Responding to our lawsuit. a federal court ruled that the USDA must release the content of its Animal Welfare Act inspections of puppy breeders, research facilities, and zoos and other exhibitors.
Photo by Meredith Lee/The HSUS

Companion animals and animal research

In 2019, APL made great strides in the protection of companion animals and captive animals in research and exhibition. Our team provided crucial assistance to law enforcement agencies in multiple significant animal abuse and neglect cases.

  • Responding to our lawsuit focusing on the U.S. Department of Agriculture’s new policy to refuse access to key Animal Welfare Act enforcement data, a federal court ruled that the USDA must release the content of its AWA inspections of puppy breeders, research facilities, and zoos and other exhibitors.
  • We won a major ruling against PuppyFind.com—an online marketplace in which puppy mill operators sell puppy mill dogs to unsuspecting consumers—that forced the company to release evidence of its practices in responding to consumer complaints and promoting unscrupulous breeders.
  • Several new laws to protect companion animals and animals used in research passed this year, including the federal Preventing Animal Cruelty and Torture (PACT) Act—which provides federal law enforcement agencies with tools to prosecute certain crimes of extreme animal cruelty within their jurisdictions.
  • Laws prohibiting animal sexual abuse in Maryland and animal fighting in Tennessee passed.
  • Additional ordinances restricting sales of puppies in retail pet stores passed in cities around the country.
  • In Louisiana we supported passage of a unique legal limitation on pound seizure, to prevent the sales of animals at shelters to research facilities.
  • We assisted several law enforcement agencies across the country, including assistance relating to the seizure and rescue of 125 farmed animals in Prince George’s County, Maryland. Last month, the state’s attorney filed 51 criminal cruelty charges, including felony and misdemeanors, against the owner.

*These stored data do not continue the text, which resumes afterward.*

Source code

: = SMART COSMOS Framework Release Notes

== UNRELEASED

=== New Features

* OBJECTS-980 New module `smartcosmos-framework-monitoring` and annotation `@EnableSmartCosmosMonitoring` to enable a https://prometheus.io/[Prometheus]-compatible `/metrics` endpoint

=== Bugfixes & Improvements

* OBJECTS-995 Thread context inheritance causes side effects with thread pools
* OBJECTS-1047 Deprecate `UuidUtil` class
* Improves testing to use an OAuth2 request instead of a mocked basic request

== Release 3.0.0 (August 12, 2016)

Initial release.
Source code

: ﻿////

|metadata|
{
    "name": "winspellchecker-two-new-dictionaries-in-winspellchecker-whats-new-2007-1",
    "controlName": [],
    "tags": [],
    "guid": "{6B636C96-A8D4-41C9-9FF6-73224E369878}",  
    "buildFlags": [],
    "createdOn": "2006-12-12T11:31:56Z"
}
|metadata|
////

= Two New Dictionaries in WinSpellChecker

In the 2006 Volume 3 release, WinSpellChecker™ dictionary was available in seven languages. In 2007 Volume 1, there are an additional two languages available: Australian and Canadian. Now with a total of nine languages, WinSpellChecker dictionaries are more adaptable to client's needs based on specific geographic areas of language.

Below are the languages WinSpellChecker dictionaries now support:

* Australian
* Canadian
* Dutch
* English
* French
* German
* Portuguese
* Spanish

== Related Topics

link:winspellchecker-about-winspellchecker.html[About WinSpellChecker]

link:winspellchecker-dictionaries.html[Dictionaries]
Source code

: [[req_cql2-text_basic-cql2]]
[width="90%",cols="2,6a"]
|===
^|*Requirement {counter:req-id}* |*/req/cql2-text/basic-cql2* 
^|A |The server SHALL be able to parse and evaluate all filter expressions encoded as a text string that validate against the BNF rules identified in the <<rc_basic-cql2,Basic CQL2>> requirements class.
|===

Fifteen years after its creation, our Animal Protection Litigation department has forged an outstanding legacy of achievement, one that continues to inspire all of us at the HSUS and our affiliates. With the help of an extensive network of hundreds of lawyers throughout the country, including some of the best-known firms in the legal profession, they’ve magnified our impact beyond any expectation. In 2020, their work – and ours – will forge ahead full-steam, as we continue with our pursuit of still more historic protections for animals.